Data for the task:

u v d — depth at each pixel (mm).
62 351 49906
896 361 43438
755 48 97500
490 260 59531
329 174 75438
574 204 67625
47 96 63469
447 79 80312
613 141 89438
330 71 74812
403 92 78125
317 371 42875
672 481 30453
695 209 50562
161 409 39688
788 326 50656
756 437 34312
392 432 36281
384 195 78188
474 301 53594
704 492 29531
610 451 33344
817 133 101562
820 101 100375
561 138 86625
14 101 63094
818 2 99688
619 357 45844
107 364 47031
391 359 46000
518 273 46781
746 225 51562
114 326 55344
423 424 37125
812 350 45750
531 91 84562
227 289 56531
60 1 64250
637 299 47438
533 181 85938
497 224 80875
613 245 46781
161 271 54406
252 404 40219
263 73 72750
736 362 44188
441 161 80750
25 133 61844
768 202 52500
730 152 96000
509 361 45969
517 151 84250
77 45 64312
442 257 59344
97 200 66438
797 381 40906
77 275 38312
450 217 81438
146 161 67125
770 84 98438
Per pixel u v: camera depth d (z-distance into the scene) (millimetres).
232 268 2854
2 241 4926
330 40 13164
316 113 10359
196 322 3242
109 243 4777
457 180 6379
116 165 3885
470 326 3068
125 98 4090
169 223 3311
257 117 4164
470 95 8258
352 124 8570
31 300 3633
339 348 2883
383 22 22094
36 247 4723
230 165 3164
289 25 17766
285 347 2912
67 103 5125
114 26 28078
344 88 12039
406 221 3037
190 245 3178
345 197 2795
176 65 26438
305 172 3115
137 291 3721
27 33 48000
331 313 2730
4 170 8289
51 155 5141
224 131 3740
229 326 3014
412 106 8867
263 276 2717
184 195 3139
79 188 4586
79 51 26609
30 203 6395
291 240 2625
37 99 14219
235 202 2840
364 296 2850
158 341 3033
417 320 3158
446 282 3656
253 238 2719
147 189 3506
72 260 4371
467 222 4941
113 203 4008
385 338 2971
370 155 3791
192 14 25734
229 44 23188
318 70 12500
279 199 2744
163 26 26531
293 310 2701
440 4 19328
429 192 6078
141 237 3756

Goal of the exercise: Only the lines from the one that contains "497 224 80875" to the end of the entries above should be given again, exactly and in full.

Response area:
497 224 80875
613 245 46781
161 271 54406
252 404 40219
263 73 72750
736 362 44188
441 161 80750
25 133 61844
768 202 52500
730 152 96000
509 361 45969
517 151 84250
77 45 64312
442 257 59344
97 200 66438
797 381 40906
77 275 38312
450 217 81438
146 161 67125
770 84 98438
Per pixel u v: camera depth d (z-distance into the scene) (millimetres).
232 268 2854
2 241 4926
330 40 13164
316 113 10359
196 322 3242
109 243 4777
457 180 6379
116 165 3885
470 326 3068
125 98 4090
169 223 3311
257 117 4164
470 95 8258
352 124 8570
31 300 3633
339 348 2883
383 22 22094
36 247 4723
230 165 3164
289 25 17766
285 347 2912
67 103 5125
114 26 28078
344 88 12039
406 221 3037
190 245 3178
345 197 2795
176 65 26438
305 172 3115
137 291 3721
27 33 48000
331 313 2730
4 170 8289
51 155 5141
224 131 3740
229 326 3014
412 106 8867
263 276 2717
184 195 3139
79 188 4586
79 51 26609
30 203 6395
291 240 2625
37 99 14219
235 202 2840
364 296 2850
158 341 3033
417 320 3158
446 282 3656
253 238 2719
147 189 3506
72 260 4371
467 222 4941
113 203 4008
385 338 2971
370 155 3791
192 14 25734
229 44 23188
318 70 12500
279 199 2744
163 26 26531
293 310 2701
440 4 19328
429 192 6078
141 237 3756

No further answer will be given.